A sexuality quiz cannot tell if you’re gay based purely on your appearance, feelings towards LGBTQ politics or the gay community, pop-culture, emotions or activities, and traits often associated with women. For example, a man with long hair and earrings who supports marriage equality, enjoys gay bars, loves female singers, expresses his emotions openly, and likes pink fashions could be exclusively heterosexual.
While a quiz can’t definitively determine your sexual orientation, patiently asking “Am I gay?” and exploring other questions can help you better understand your own sexual attractions over time — don’t worry too much! You’ll figure it out.
Am I gay? A sexuality quiz can have a dark side
One type of “gay test” uses a penile plethysmograph, a device that detects changes in penis girth, to determine whether men are aroused by gay or straight erotic images. But other types of sexuality quizzes are quite pseudoscientific or even dangerous.
One bad online sexuality quiz claims to determine your sexuality based on whether you notice women or men first in images — it can’t. Also, some anti-gay countries use forced anal exams to “prove” whether a man has had anal sex with another man. Such exams prove nothing and are just a form of state-sanctioned sexual assault meant to humiliate and strike fear in suspected queers.
Donston
I don’t think these scales and tests are entirely useless. But they all do feel passe and basic in today’s world. And if you’re really that confused and convoluted then typically a test or an identity is not gonna help you out that much. I just got through discussing some things with a very confused friend former co-worker. He’s pretty much on the brink of an identity crisis and mental breakdown, and it’s really f-ed up his marriage to a female. Talking to a therapist or talking to a friend who truly knows their shit would help those types of people out a lot more than tests, scales and identities.
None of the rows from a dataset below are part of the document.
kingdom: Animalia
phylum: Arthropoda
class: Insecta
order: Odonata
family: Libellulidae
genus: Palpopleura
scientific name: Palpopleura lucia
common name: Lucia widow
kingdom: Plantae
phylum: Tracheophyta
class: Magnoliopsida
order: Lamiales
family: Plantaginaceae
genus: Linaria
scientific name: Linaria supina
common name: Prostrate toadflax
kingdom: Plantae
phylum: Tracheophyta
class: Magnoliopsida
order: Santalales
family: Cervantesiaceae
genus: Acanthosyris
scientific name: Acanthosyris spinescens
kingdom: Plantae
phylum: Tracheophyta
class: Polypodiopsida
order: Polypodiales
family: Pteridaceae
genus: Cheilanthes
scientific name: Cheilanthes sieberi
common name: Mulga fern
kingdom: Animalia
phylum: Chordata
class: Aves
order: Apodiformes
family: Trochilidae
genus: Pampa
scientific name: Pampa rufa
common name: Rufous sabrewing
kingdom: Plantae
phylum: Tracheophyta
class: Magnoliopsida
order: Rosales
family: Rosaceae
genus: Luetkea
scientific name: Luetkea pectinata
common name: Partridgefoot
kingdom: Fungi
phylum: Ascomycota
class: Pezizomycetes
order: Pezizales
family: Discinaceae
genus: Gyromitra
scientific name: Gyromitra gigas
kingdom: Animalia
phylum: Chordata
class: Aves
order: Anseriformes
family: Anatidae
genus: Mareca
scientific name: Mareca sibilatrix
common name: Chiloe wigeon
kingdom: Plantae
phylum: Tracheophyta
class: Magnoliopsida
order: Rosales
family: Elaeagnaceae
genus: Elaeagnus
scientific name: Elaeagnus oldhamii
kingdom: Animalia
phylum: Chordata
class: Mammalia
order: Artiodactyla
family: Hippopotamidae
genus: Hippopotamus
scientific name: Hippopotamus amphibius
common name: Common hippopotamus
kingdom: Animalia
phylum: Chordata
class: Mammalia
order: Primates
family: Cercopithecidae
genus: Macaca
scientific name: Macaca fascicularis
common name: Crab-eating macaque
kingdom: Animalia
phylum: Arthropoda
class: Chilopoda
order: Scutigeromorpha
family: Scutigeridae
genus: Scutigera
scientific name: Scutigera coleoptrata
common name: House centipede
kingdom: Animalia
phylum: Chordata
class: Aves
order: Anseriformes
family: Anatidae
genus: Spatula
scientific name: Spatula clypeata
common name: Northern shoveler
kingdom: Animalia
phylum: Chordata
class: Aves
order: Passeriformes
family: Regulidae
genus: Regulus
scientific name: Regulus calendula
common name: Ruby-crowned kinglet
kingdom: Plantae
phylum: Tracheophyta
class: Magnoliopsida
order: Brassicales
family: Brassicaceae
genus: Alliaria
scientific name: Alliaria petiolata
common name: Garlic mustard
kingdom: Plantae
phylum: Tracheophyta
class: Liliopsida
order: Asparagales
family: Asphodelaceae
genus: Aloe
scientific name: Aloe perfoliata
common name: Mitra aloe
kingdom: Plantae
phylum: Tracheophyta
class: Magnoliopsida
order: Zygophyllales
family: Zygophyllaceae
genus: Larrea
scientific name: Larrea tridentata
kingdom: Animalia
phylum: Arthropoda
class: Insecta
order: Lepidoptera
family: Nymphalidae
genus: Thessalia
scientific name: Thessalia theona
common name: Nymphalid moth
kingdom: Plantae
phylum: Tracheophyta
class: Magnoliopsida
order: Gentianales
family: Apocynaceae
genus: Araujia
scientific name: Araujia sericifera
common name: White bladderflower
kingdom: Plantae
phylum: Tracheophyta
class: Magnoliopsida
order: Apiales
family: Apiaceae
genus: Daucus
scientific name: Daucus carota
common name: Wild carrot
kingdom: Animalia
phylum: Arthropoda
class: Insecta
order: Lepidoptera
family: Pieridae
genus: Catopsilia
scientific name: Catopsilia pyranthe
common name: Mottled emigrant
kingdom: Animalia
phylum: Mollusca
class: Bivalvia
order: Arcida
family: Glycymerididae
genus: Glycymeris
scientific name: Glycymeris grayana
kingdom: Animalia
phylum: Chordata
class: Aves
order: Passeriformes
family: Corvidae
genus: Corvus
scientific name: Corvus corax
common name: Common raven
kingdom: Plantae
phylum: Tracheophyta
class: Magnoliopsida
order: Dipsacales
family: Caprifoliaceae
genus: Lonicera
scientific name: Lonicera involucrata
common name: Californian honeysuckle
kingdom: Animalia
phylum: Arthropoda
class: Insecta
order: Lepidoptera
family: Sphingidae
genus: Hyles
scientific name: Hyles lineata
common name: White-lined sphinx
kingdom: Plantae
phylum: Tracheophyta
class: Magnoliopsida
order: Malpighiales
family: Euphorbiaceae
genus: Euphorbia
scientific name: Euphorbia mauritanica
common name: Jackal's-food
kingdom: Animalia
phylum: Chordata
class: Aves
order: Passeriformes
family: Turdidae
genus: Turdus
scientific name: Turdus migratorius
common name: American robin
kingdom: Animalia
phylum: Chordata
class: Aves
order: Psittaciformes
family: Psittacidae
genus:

One of the issues is that sexuality and orientation are different things. These tests do a somewhat okay job in helping suss out the sexual parts of orientation. But sexuality involves a ton of elements, the different types and rates of sexual behaviors, attractions, arousal, desires, comfort, enjoyment, fulfillment, who you like pleasing. All those elements can be affected by things like fluidity, sociology/social pressures/societal expectation, family, religion, politics, ego, trauma, money. While different paraphilias and fetishes can grow or lessen over time. Then you have the romantic, affection, emotional investment, relationship contentment, sense of gender parts of orientation that also have their own rates. I guess these tests and scales can be a decent starting point for some. But people are too individual for them to be helpful to all.
WashDrySpin
Dude your responses are just as long as the article…you are WAY invested…now go outside and get some sunlight, go on a walk, smile and say HI to someone in the real world…
Goforit
Donston… I wouldn’t worry to much about WDS’s critique of you. Your response may have been long. But a quick count of comments on the 6 most recent Queerty articles, shows WDS has commented 9 times. Perhaps he should take his own advise about stepping outside once in a while.
PLAYS WELL WITH OTHERS
Goforit: One Million percent Co-sign!
Donston: actually enjoy reading your posts, you take time to put thought into them as opposed to others who post inane nonsense always looking to start a cyber feud because they are lacking an actual life
Kangol2
Just chiming in here to say that I also appreciate Donston’s comments, and look forward to whatever he has to say, even when we disagree or he comes for me (as he has more than once).
Cam
Agreed,
And of course there is the basic “What do you think about when you’re masturbating?” They may lie in the answer section, but they can’t lie to themselves over that one. Unless of course they are so deep in the closet that they think watching straight porn and only looking at the guy, doesn’t mean they are gay/bi or only looking at the woman doesn’t mean they are lesbian/bi.